Eu ri novamente enquanto balançava a cabeça para os meus amigos. “Estou bem, eu realmente estou bem.” Eu disse, olhando para eles com os olhos embaçados, mas todos me encararam como se não acreditassem em mim. “Só não tinha ideia do quanto senti falta de vocês até agora!”
“Awwww!” Todos fizeram um drama exceto Tag’arkh e Ivan.
“Juntem-se irmã!” Tag’arkh disse e me abraçaram de novo, e dessa vez eu os deixei ficar no calor deles.

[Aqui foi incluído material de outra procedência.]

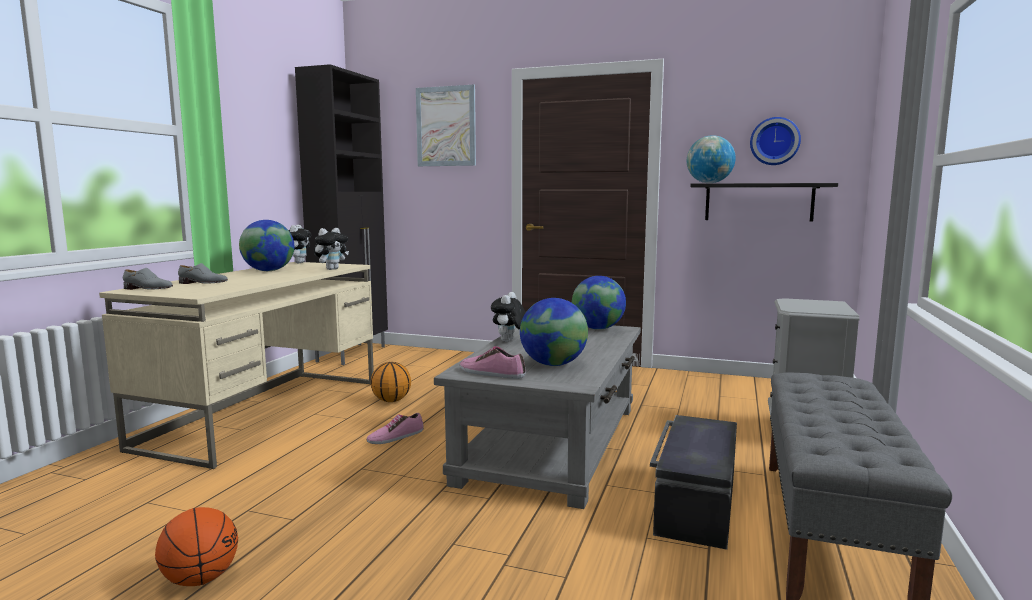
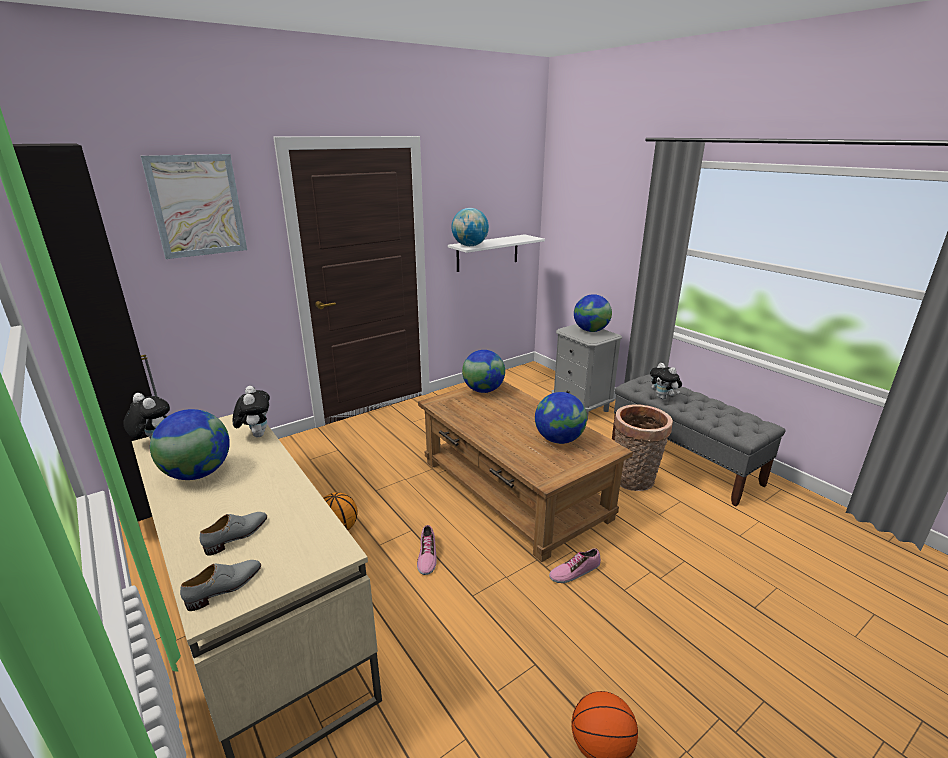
camera: 55 degrees left, 15 degrees up
grey coffee table [434,325,641,509] -> brown coffee table [418,381,633,562]
shoe [460,346,526,379] -> shoe moved to [549,548,601,583]
plush toy [491,292,526,342] -> plush toy moved to [650,363,682,400]
black storage box [650,415,737,550] -> basket [614,404,673,491]
black shelf [690,183,838,222] -> white shelf [448,234,545,272]
wall clock [750,117,801,165] -> none
none -> globe [574,294,612,332]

“Hey, façam espaço para nós também!” Kiran disse subindo na cama e nos envolvendo num abraço coletivo.
Ivan resmungou baixinho. “Vocês definitivamente não vão me deixar de fora!” Ele disse e então se atirou na cama, nos fazendo quicar, enquanto nos envolvia a todos num abraço.
E assim, a tensão se dissolveu. Os rostos dos meus amigos suavizaram, e então, um a um, eles também começaram a rir. O quarto se encheu com o som de nossa alegria compartilhada, uma sinfonia de alegria e camaradagem que varreu qualquer preocupação ou dúvida que restava.
Naquele momento, cercada pelas pessoas que mais me conhecem, senti um profundo sentimento de gratidão e amor. Foi no simples ato de rir que percebi o quanto valorizo essas amizades, o quanto elas significam para mim.
E conforme a risada diminuía e recuperávamos o fôlego, eu sabia que não importava para onde a vida nos levasse, esses momentos de conexão e alegria compartilhada seriam sempre os laços que nos uniriam.